Harvey and Koo, I believe, have crossed into the same territory that Anselm Kiefer staked out in his scorched Earth paintings of the mid and late 1980s, the ones in which charred fields and Nazi ruins stand in for all that went wrong in the last century (and may well go wrong again if dire predictions come to pass.) How else can we view pictures like Figure 5 and Figure 6? With their green-black cast, frenzied lines sliced into cubist rectangles and fugitive, blackened shadow-figures, they seem to be the very picture of human calamity.
The only thing that might undercut this interpretation is the artists’ occasional slip into over-the-top coloration. In Figure 7, for example, where Harvey and Koo use a swath of hot pink to define the figure, the result is borderline kitsch. Still, such missteps can be instructive: they give us an inside look into the high-wire act that makes this kind of painting so risky — and so powerful when it succeeds, which, it mostly does in the seven collaborative works on view here.
The balance of the show includes solo works. Koo’s life-sized photogram, Markings No. 7-6 (2007), along with two recent smaller works, Markings 9-1 and Markings 9-2 (both 2009), are knock-outs. Frenzied, fierce, monochromatic and densely packed with organic imagery (leaves, twigs, branches and brambles that appear wind-lashed and waterlogged), they carry the force of nature, as do two pieces from the earlier Secret Garden (2002) series which mix the feel of Asian brushwork and photography, whispering their erotic intentions.
Harvey’s recent paintings on wood panels show an expanded vocabulary. Where he previously leaned almost exclusively on paint pouring to give us hyper-stylized visions of geological processes operating within imaginary landscapes, he’s now tossed a monkey wrench into the formula by inserting into his pictures L-shaped geometric forms that feel like excerpts from Mondrian’s grids. This device anchors the amorphous, liquid quality of the work and helps make room for the superimposition of multiple perspectives including objective features, like the cherry blossoms that swoon across the surface of No. 138 and the swimming sperm that hover, parachute-like, above the landscape in No. 139.

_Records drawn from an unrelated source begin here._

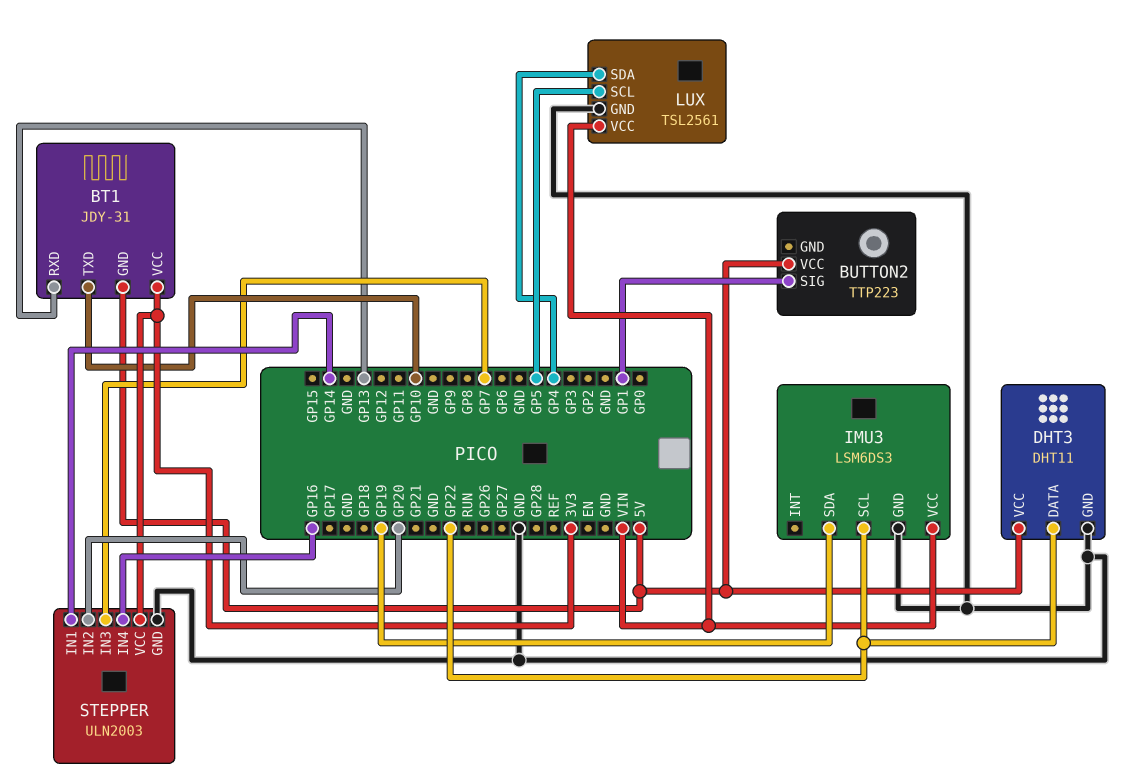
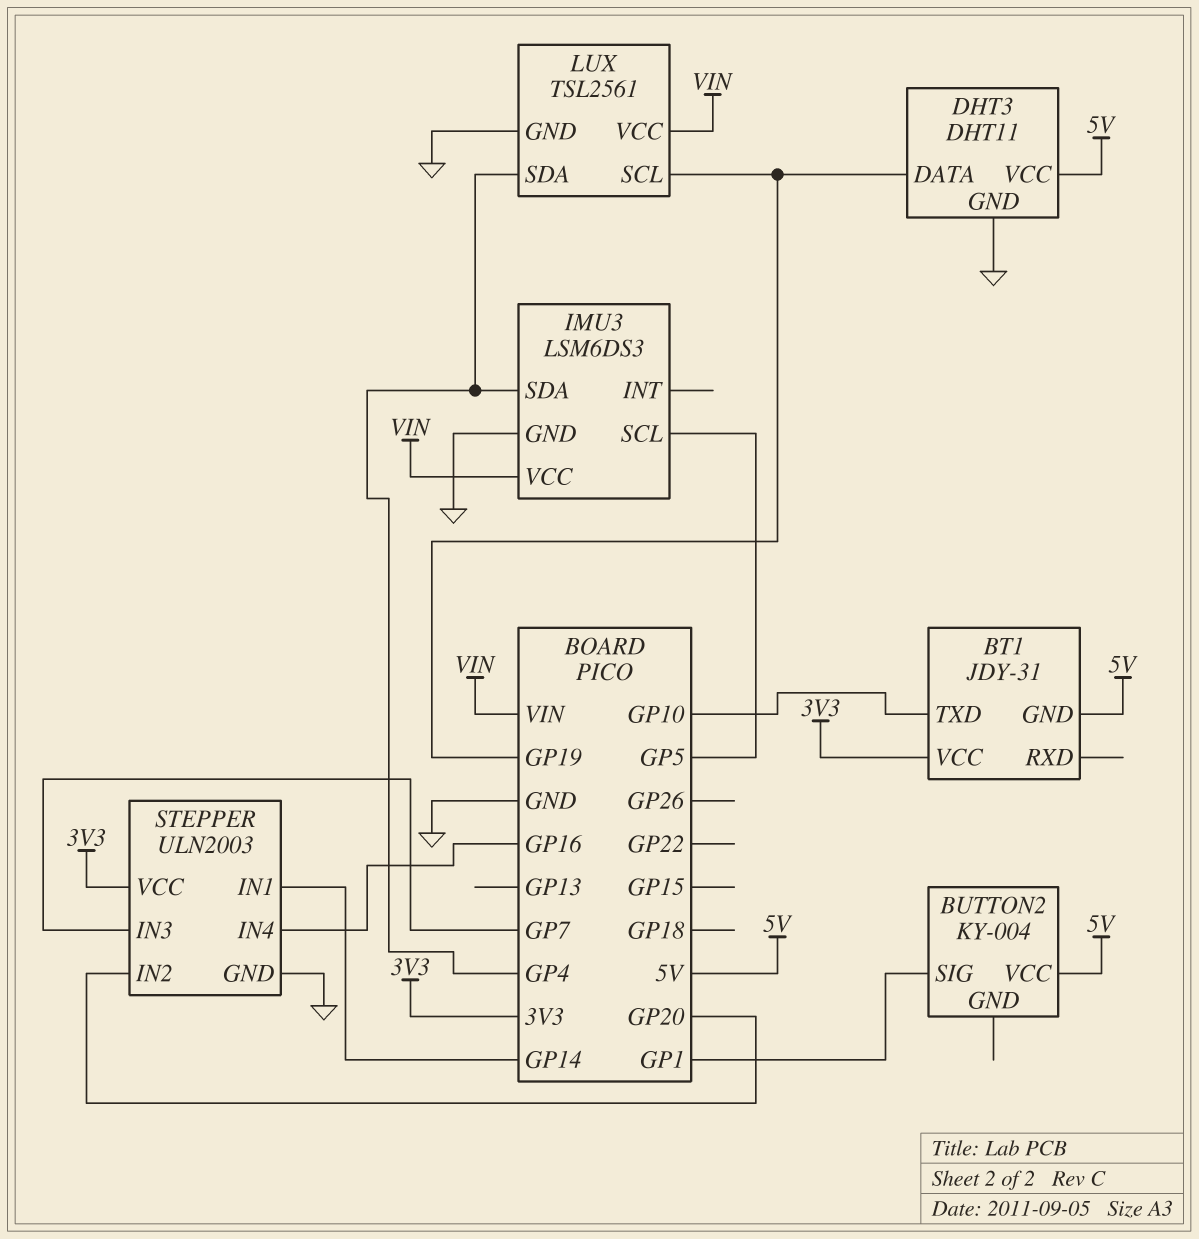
BT1 pin RXD: GP13 -> none
BUTTON2: TTP223 -> KY-004
DHT3 pin DATA: GP22 -> GP19
IMU3 pin SCL: GP22 -> GP5
IMU3 pin SDA: GP19 -> GP4
LUX pin SCL: GP5 -> GP19

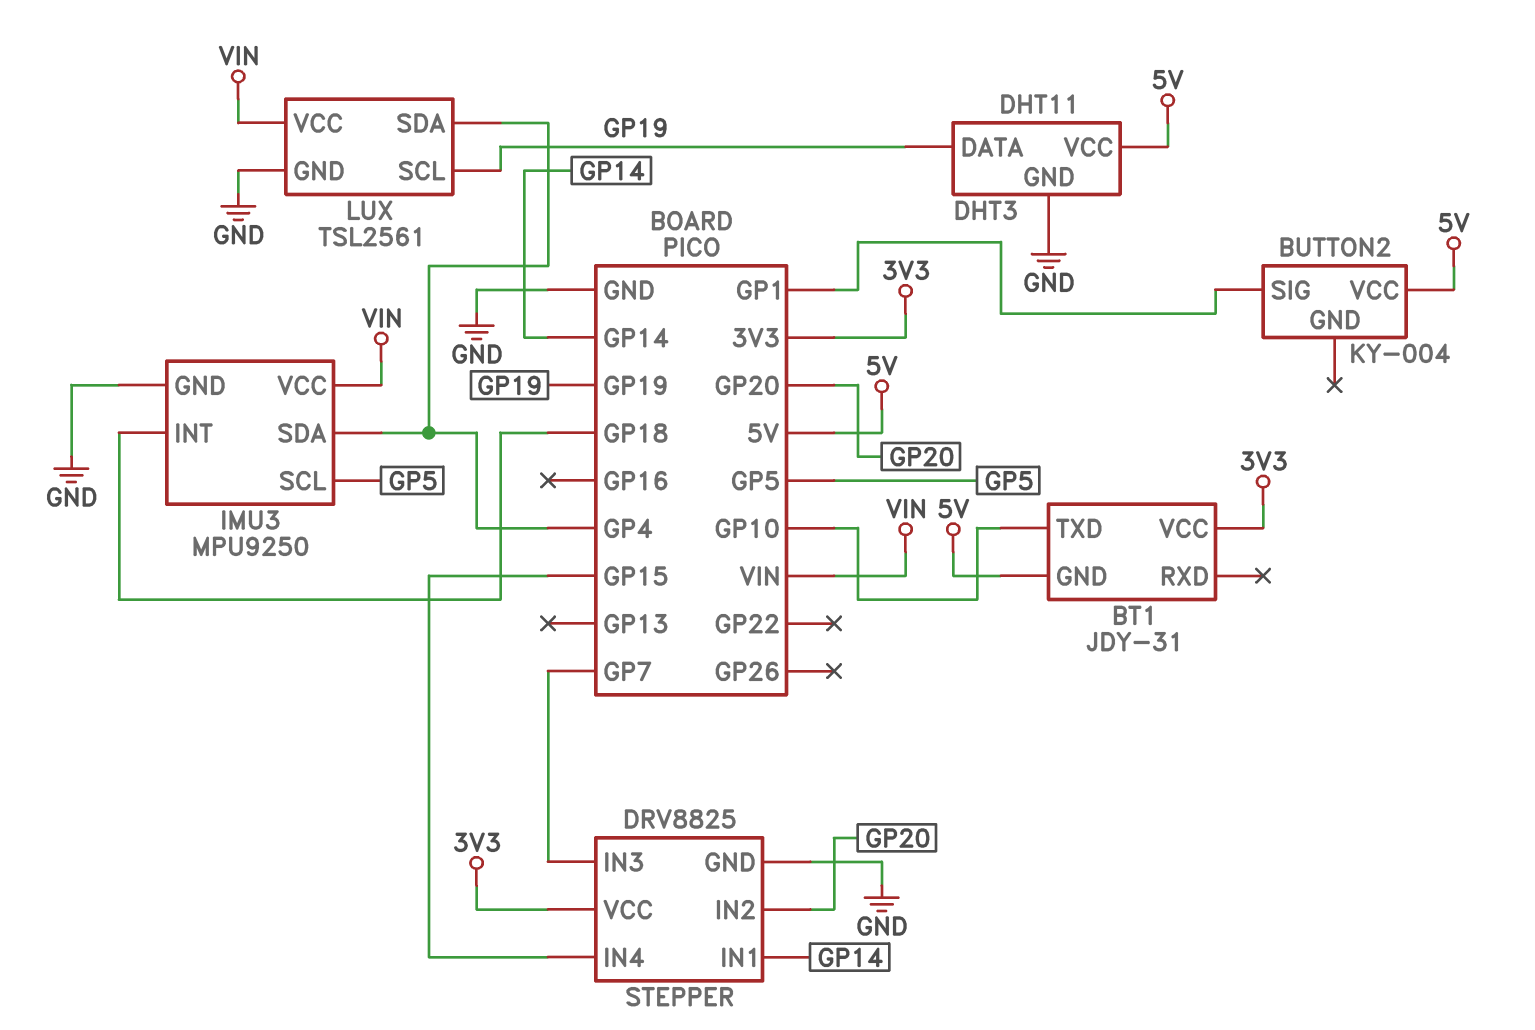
IMU3: LSM6DS3 -> MPU9250
IMU3 pin INT: none -> GP18
STEPPER: ULN2003 -> DRV8825
STEPPER pin IN4: GP16 -> GP15

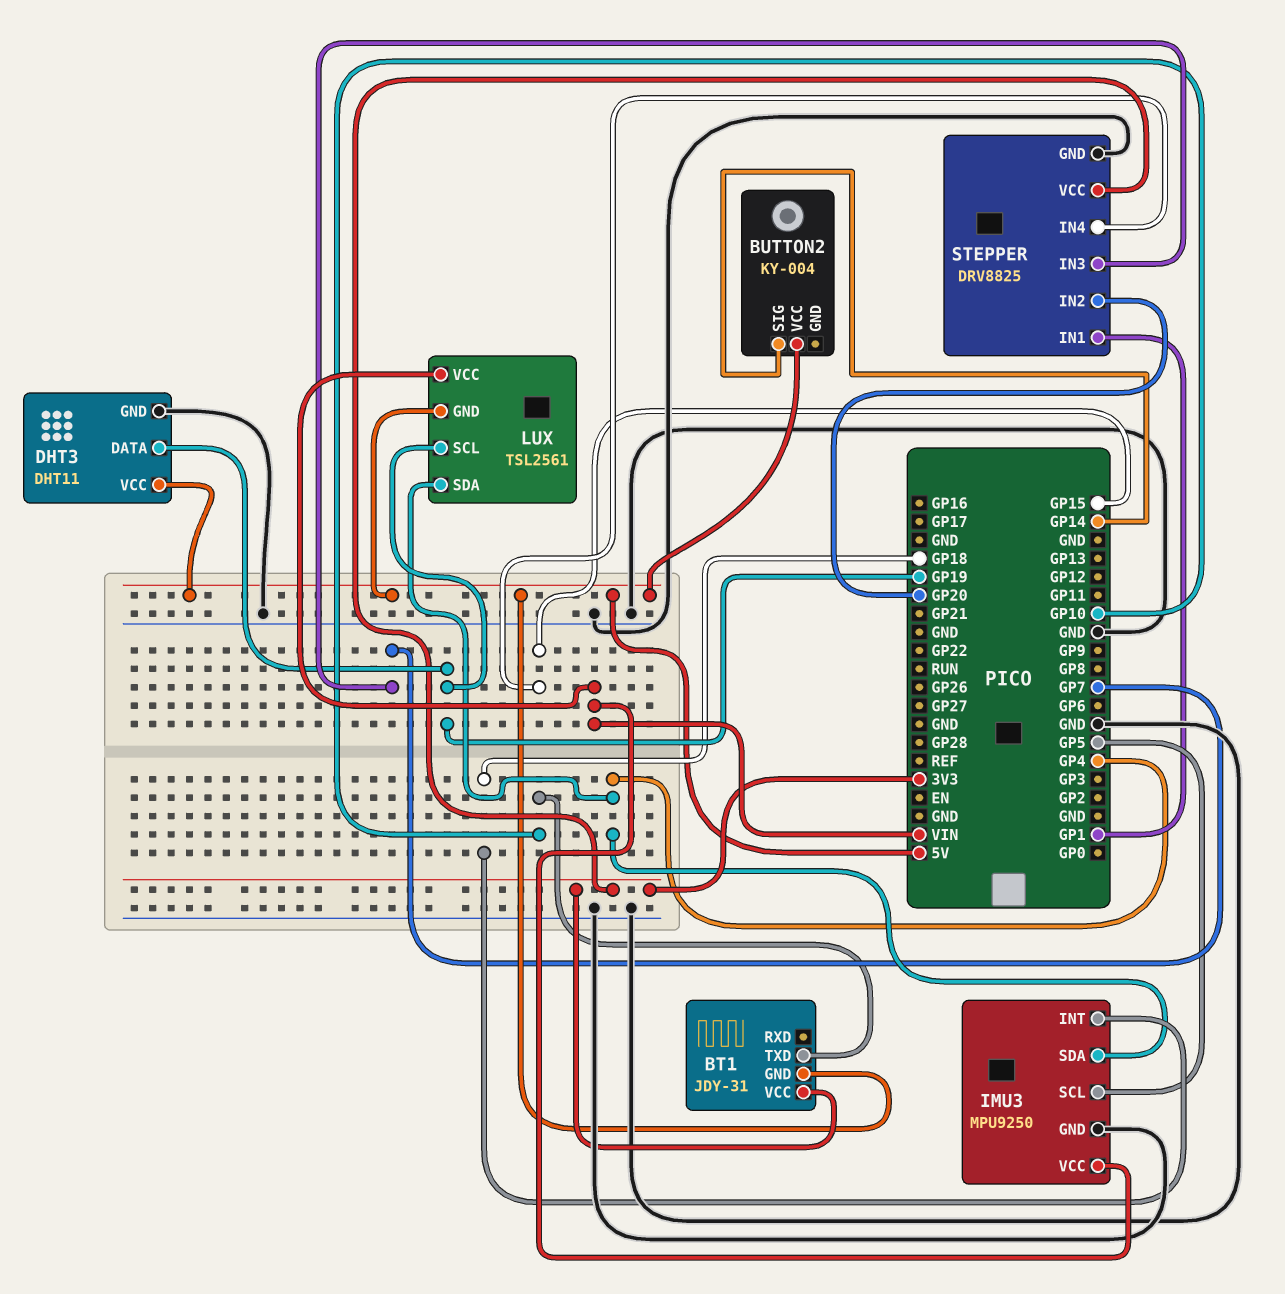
BUTTON2 pin SIG: GP1 -> GP14
LUX pin GND: GND -> 5V
STEPPER pin IN1: GP14 -> GP1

Together + Alone demonstrates a substantial leap forward for both artists, both of whom exhibited their collaborative and solo work in 2007 at Sac State. If, per chance, you wondered if that show was a one-hit wonder, lay those doubts to rest. Koo and Harvey, together and alone, are making monumentally important, materially inventive work that will soon, I predict, reach the large audience they so richly deserve.